Maybe consider putting in a “GenAI in Education” portal on your website that enables parents to see examples of AI use in classrooms, review policies, and access resources for supporting digital literacy at home. If you’re thinking, “this isn’t new,” you are right. Documenting success is a well-trod path. In time, Gen AI in Education will become like other initiatives, a part of the wallpaper. Your job is to make it progressively unnecessary as it becomes a part of what everyone does. Remember to identify your metrics and track them from the start, as much as is reasonable. You can rely on the data accrued to make improvements, drop unproductive routes and tools, and get better.

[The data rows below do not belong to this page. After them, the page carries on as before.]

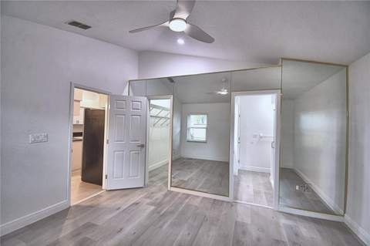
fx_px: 154
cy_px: 123
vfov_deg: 77.2
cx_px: 185
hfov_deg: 100.4
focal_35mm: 15
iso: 400
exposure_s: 1/60
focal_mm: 10
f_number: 4.5
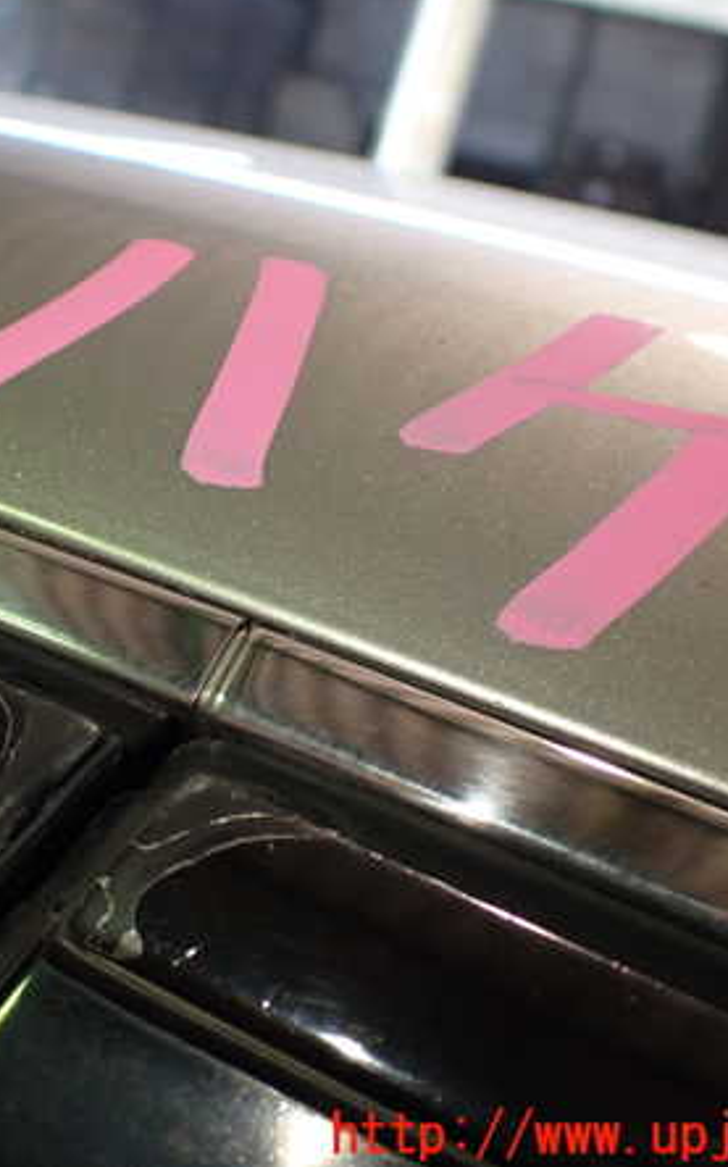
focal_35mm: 43
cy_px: 578
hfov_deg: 29.1
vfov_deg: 46.2
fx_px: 1367
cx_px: 137
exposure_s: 1/125
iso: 250
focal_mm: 5.4
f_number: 2.3
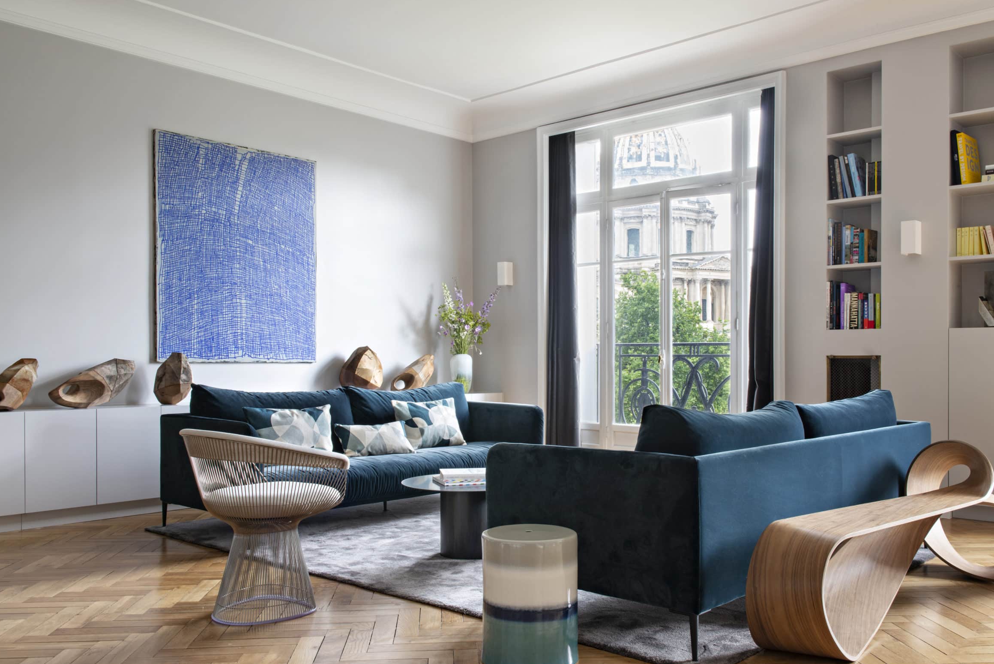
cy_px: 350
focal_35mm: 32
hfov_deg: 58.6
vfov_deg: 41.1
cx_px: 535
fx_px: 884
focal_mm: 29
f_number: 14
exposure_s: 3
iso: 160
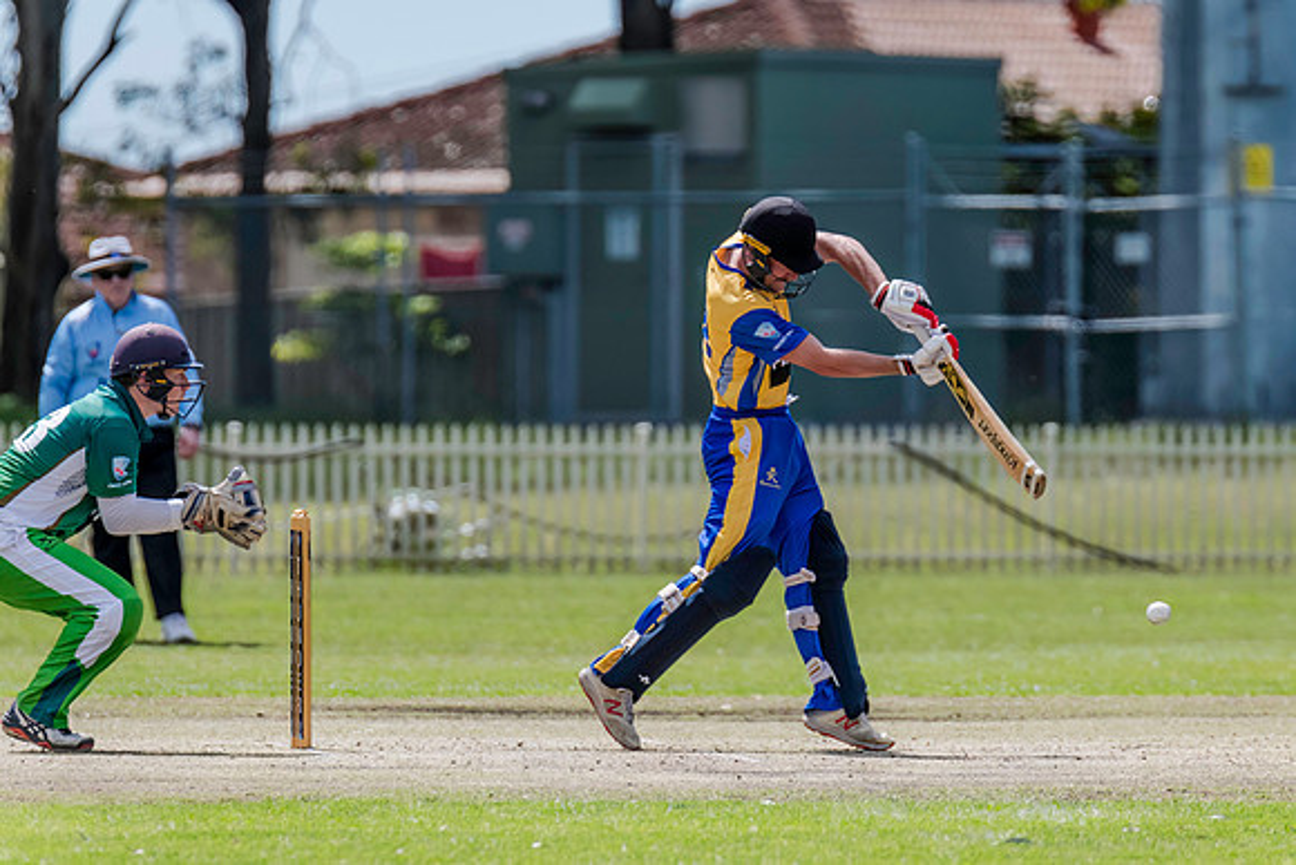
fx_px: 20504
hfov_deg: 3.6
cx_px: 661
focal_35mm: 569
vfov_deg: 2.4
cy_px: 433
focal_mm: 550
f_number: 6.3
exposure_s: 1/2500
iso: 800
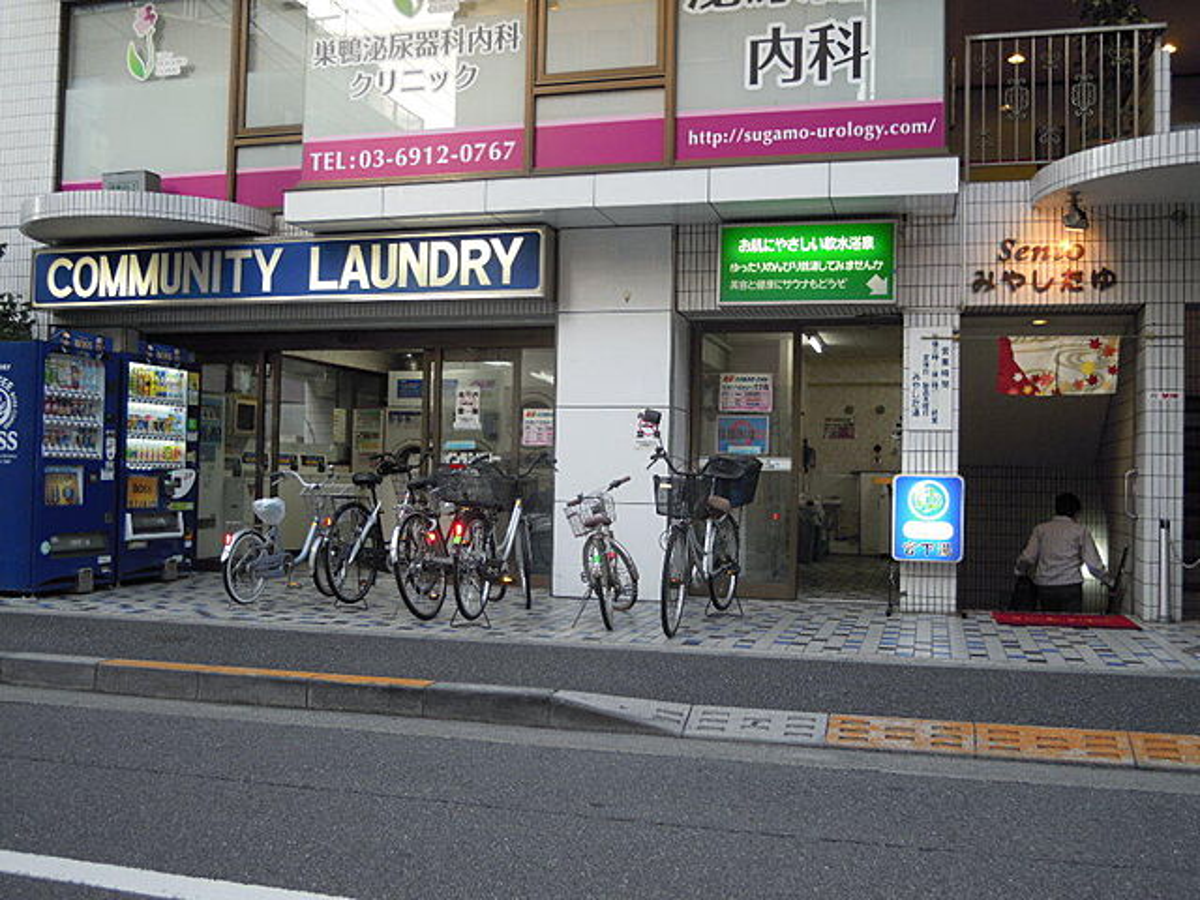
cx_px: 600
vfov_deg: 44.2
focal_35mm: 32
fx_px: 1109
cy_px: 450
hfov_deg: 56.8
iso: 100
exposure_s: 1/40
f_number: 2.8
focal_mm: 5.7
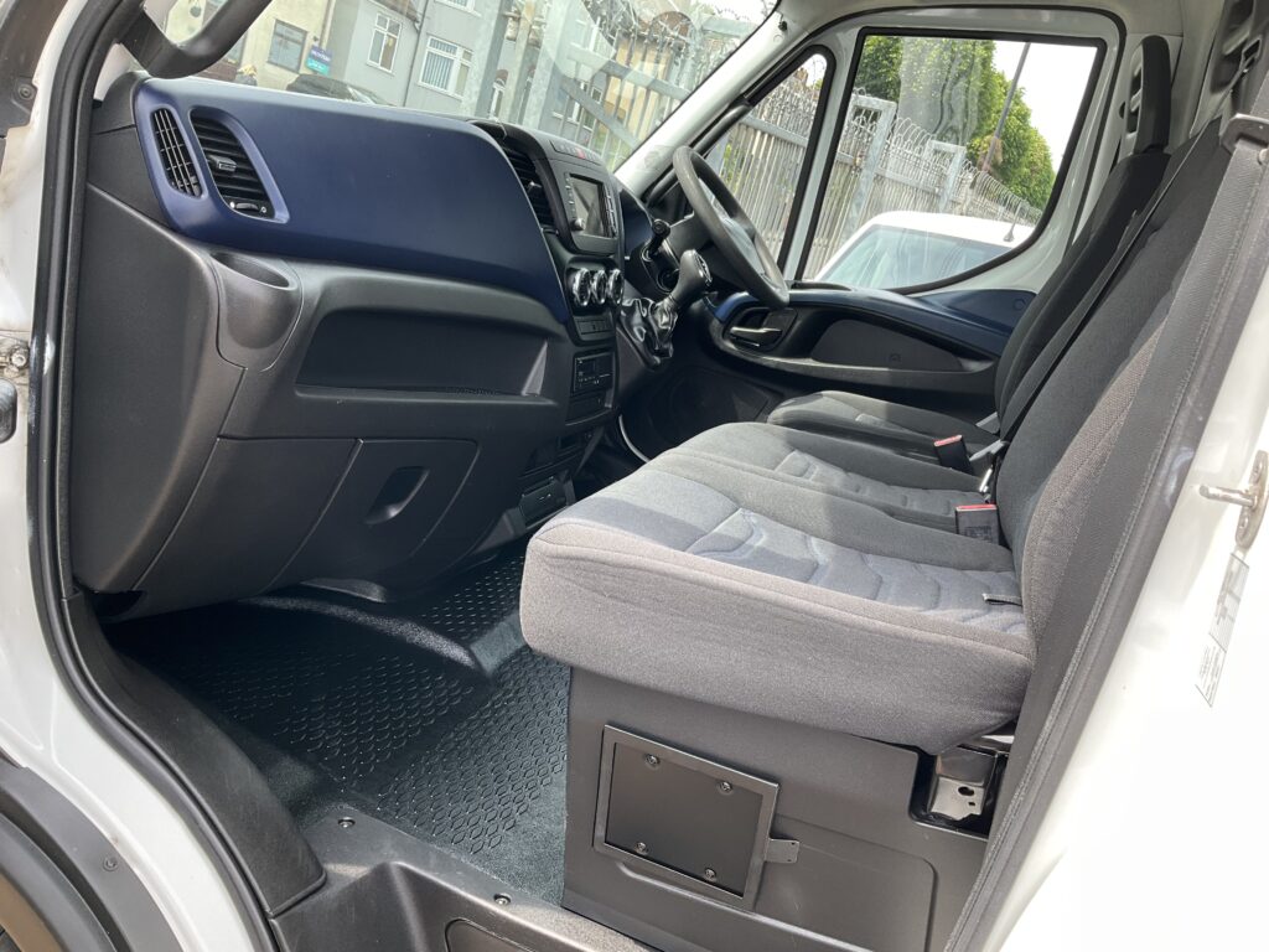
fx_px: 1063
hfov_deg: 61.7
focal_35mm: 29
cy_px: 476
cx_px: 634
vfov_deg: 48.2
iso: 20
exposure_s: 1/122
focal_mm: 3
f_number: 1.8
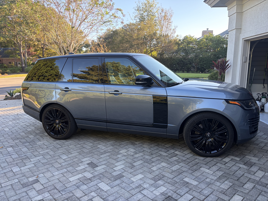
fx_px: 201
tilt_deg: -8.6
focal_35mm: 26
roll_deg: +0.7
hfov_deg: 67.3
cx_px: 134
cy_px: 100
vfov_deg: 53.1
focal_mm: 5.96
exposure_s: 1/181
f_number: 1.6
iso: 50
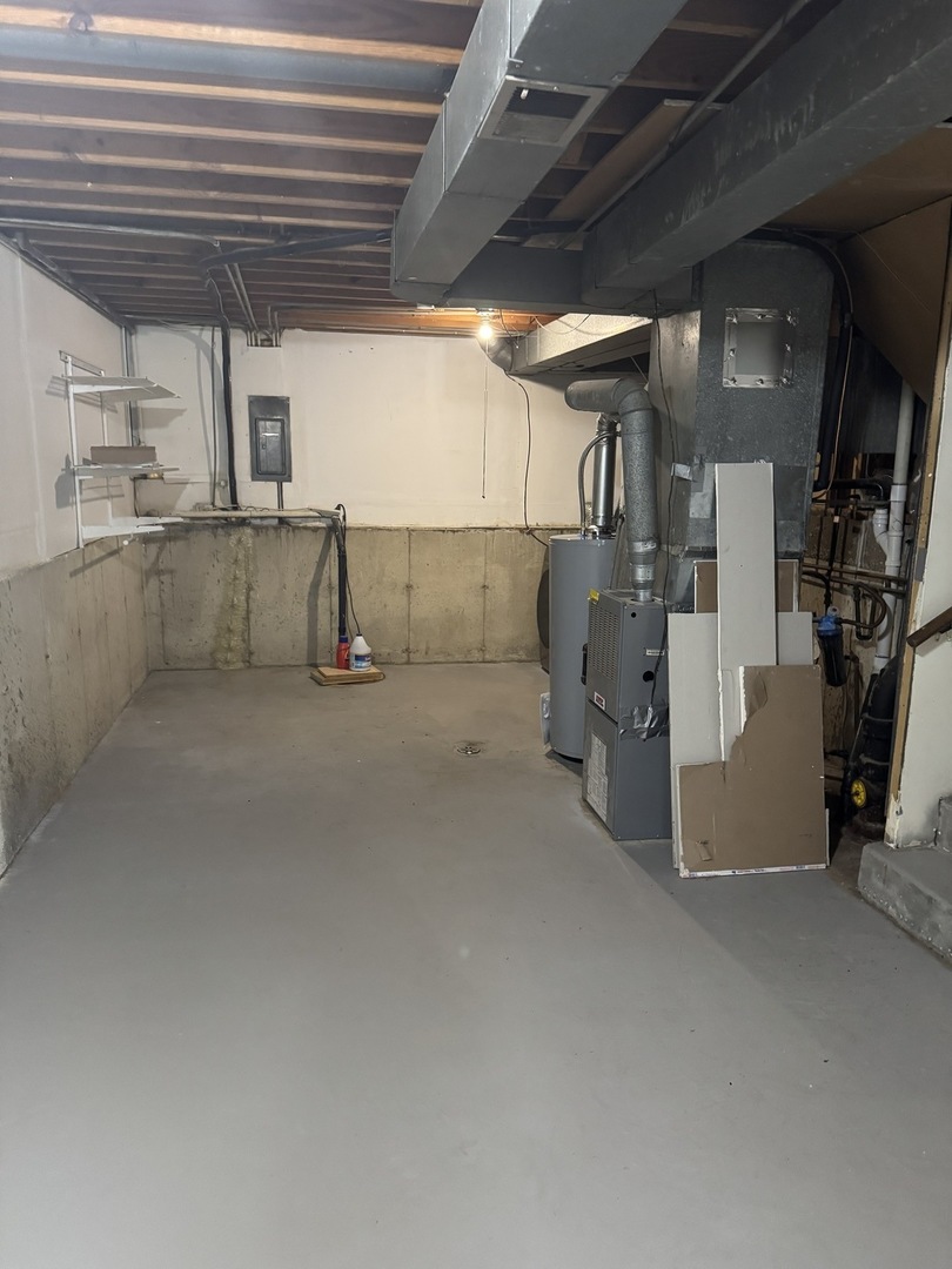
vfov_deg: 71.6
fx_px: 880
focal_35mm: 24
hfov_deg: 56.8
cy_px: 634
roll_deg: -0.4
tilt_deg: -8.7
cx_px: 476
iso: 800
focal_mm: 6.76
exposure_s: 1/40
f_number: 1.78
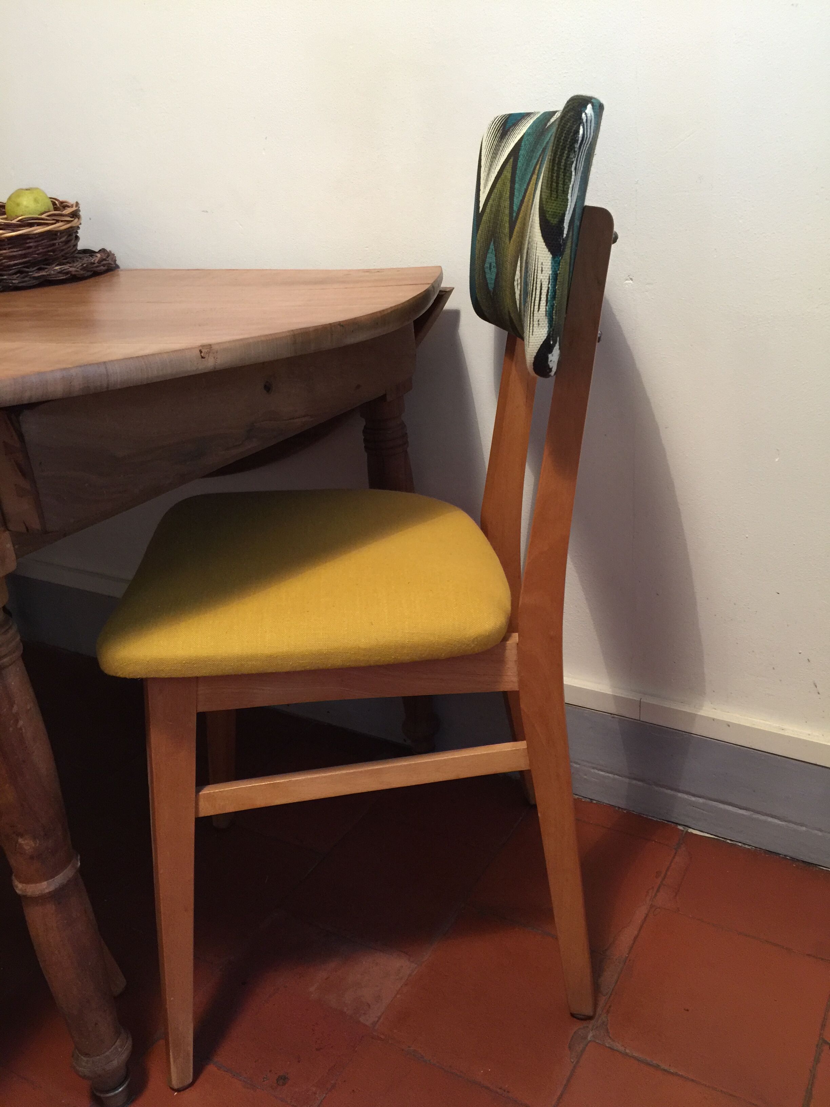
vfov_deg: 61.7
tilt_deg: -20.3
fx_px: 927
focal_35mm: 29
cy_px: 554
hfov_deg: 48.2
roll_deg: +4.6
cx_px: 415
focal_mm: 4.15
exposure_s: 1/10
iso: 125
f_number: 2.2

Bringing It All Together with ALDO

The TCEA Amazing Lesson Design Outline (ALDO) framework is one way to frame GenAI implementations. The key ideas behind ALDO focus on building relationships, pre-assessment, strategy selection, post-assessment, and reflection. Any major initiative should include these components. Here’s how it might look:

  1. Build Relationships: Create your diverse AI leadership team and establish community trust (TCEA’s AI in Education Journey can get you on the path)
  2. Pre-Assess: Evaluate your current technology infrastructure and teacher readiness (TCEA Technology Audit is one approach)
  3. Select Strategies: Develop policies and professional development based on your assessment (TCEA Online courses and certifications have a lot to offer)
  4. Implement and Assess: Launch pilot programs and measure their effectiveness
  5. Reflect and Adjust: Use data to refine your approach and scale successful strategies

Remember, TCEA has a lot to offer you, but you have to start down that path. It is the best way to maintain agency and establish your voice as others. Think of it as charting your course and setting your sails to move in the direction best for you.

Resources for School Leaders

Conclusion

As exciting as any new ed tech solution may be, its use in schools can’t be only about the technology. There has to be a process of creating an ecosystem that protects the privacy of the people in that system, and enables them to do things they couldn’t do before. We have to build a strong leadership team that can craft clear policies, that invests in building teacher capacity. More important, that leadership must make it safe for everyone to learn, to teach, and grow in a transparent way. If implementing technology like GenAI is a journey, not a destination, you must plan for that journey and be ready for the unexpected. If you can’t or won’t do that, or you fail to build trust and safety, then your first step may be a stumble.